Two words: Soul Train. They instantaneously conjure joyful images of music, dance, and Black culture. Richard Gay plans to deliver on that brand—a brand he’s been managing for years—when he brings Soul Train to the Broadway stage as a lead producer.
“Producer” is a term that can mean many things. Typically, a lead producer is not only a primary investor or moneyraiser but the creative lead on the show. They put together the creative team for a production, often pairing writers with composer-lyricists or composer-lyricist teams and directors. Most importantly, a lead producer controls the message—how to market and advertise, final approvals on anything to do with the show. Producers at a lower level have varying degrees of creative input and varying degrees of financial commitment, depending on the show. The current demand for more Black (and Indigenous and POC) producers is a rallying cry for inclusion at every level.
Though, there are not enough producers of color on Broadway, there are a select few who have broken down barriers. This interview with Gay is part of a series Spotlight on Black Broadway Producers. Of course, there are other marginalized communities that also need more representation in leadership positions; the Black community is a place to start. In this series, read these producers’ personal stories, hopes for what theatre looks like upon its post-COVID return, and individual approaches to producing for the stage. Here is Richard Gay.
The Up-and-Comer Bringing a Well-Known Brand to the Stage
Richard Gay doesn’t have a Broadway credit to his name—yet. A graduate of Stanford Business School, the executive has been a part of the entertainment industry for over a decade, working at consulting firms and then at Viacom with clients including CMT, Logo, MTV, and VH1. He was a major player in presenting televised events like the VMAs on MTV and VH1’s Hip-Hop Honors, priming him for the sparkle and pizzazz of the theatre industry.
Now, he’s helping bring Soul Train to life on stage with the Tony nominated producer Matthew Weaver (Rock of Ages) and Jeffrey Tick (former owner of the Helen Hayes Theater on Broadway), having managed the Soul Train brand (such as the infamous Soul Train Awards, merchandise, etc.) for a few years. “I was so blown away by the brand’s strength,” says Gay, who is now COO of Superfly. When it came time to discuss rights for a stage musical, the producer felt like an outsider but instantly found himself welcome to be a part of the creative process—including who would write the book, direct, and choreograph: Dominique Morisseau, Kamilah Forbes, and Camille A. Brown, respectively.
They mark the first all-Black female creative team on a Broadway musical. “I was like, this can’t be true,” says Gay of his reaction when he found out. “It’s accidentally history—we never set out to do that.
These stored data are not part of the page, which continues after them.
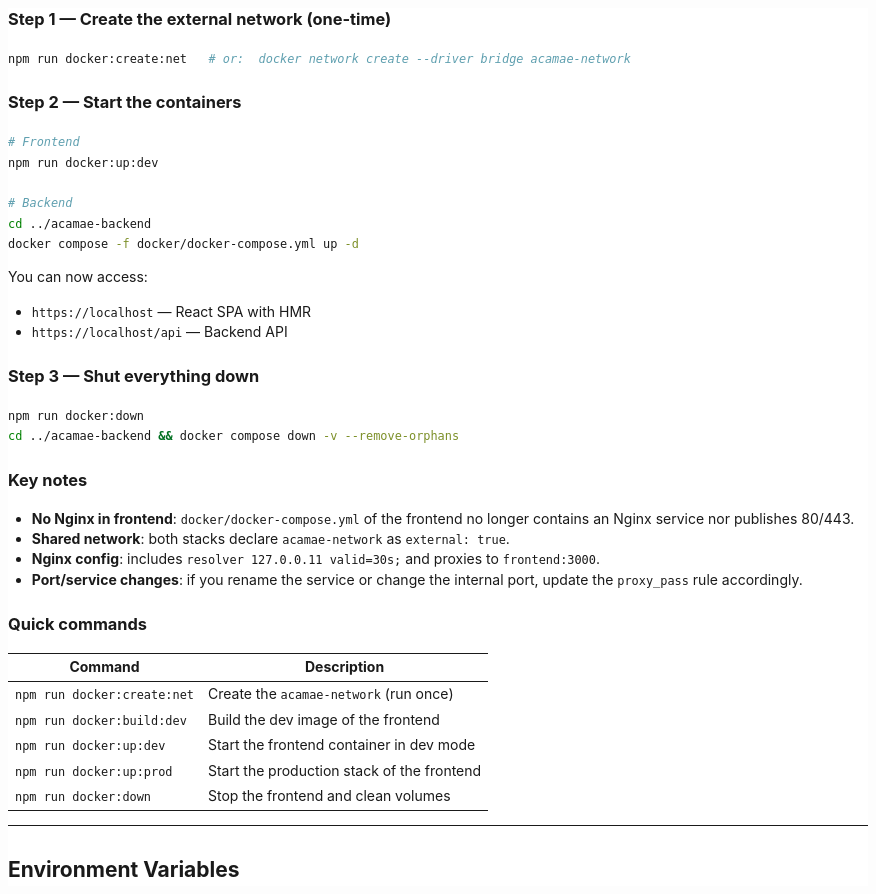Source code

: ### Step 1 — Create the external network (one-time)

```bash
npm run docker:create:net   # or:  docker network create --driver bridge acamae-network
```

### Step 2 — Start the containers

```bash
# Frontend
npm run docker:up:dev

# Backend
cd ../acamae-backend
docker compose -f docker/docker-compose.yml up -d
```

You can now access:

- `https://localhost` — React SPA with HMR
- `https://localhost/api` — Backend API

### Step 3 — Shut everything down

```bash
npm run docker:down
cd ../acamae-backend && docker compose down -v --remove-orphans
```

### Key notes

- **No Nginx in frontend**: `docker/docker-compose.yml` of the frontend no longer contains an Nginx service nor publishes 80/443.
- **Shared network**: both stacks declare `acamae-network` as `external: true`.
- **Nginx config**: includes `resolver 127.0.0.11 valid=30s;` and proxies to `frontend:3000`.
- **Port/service changes**: if you rename the service or change the internal port, update the `proxy_pass` rule accordingly.

### Quick commands

| Command                     | Description                                |
| --------------------------- | ------------------------------------------ |
| `npm run docker:create:net` | Create the `acamae-network` (run once)     |
| `npm run docker:build:dev`  | Build the dev image of the frontend        |
| `npm run docker:up:dev`     | Start the frontend container in dev mode   |
| `npm run docker:up:prod`    | Start the production stack of the frontend |
| `npm run docker:down`       | Stop the frontend and clean volumes        |

---

## Environment Variables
We said ‘Who’s the best person to write?’ and then we put together the best people for this team.”
In addition to Weaver and Tick, the team includes Questlove as executive producer with Tony Cornelius, Anthony E. Zuiker, Live Nation’s Shawn Gee and Bespoke Theatricals’ Devin Keudell, who is also general manager.
While Gay waits for theatres to return, the producer looks for investors. “I share that it’s very important that it’s great to do a diverse show... but it’s also important to me that my investor base reflects that,” says Gay. “Investing in Broadway is traditionally not a place for BIPOC, they’re people who like Broadway and it's one of my missions to reflect that with Soul Train.”
Before the COVID-era, Gay’s mentor, Simons, helped develop recruiting and investing strategies. “It’s one thing when it’s a great idea—and then you have to get the check.”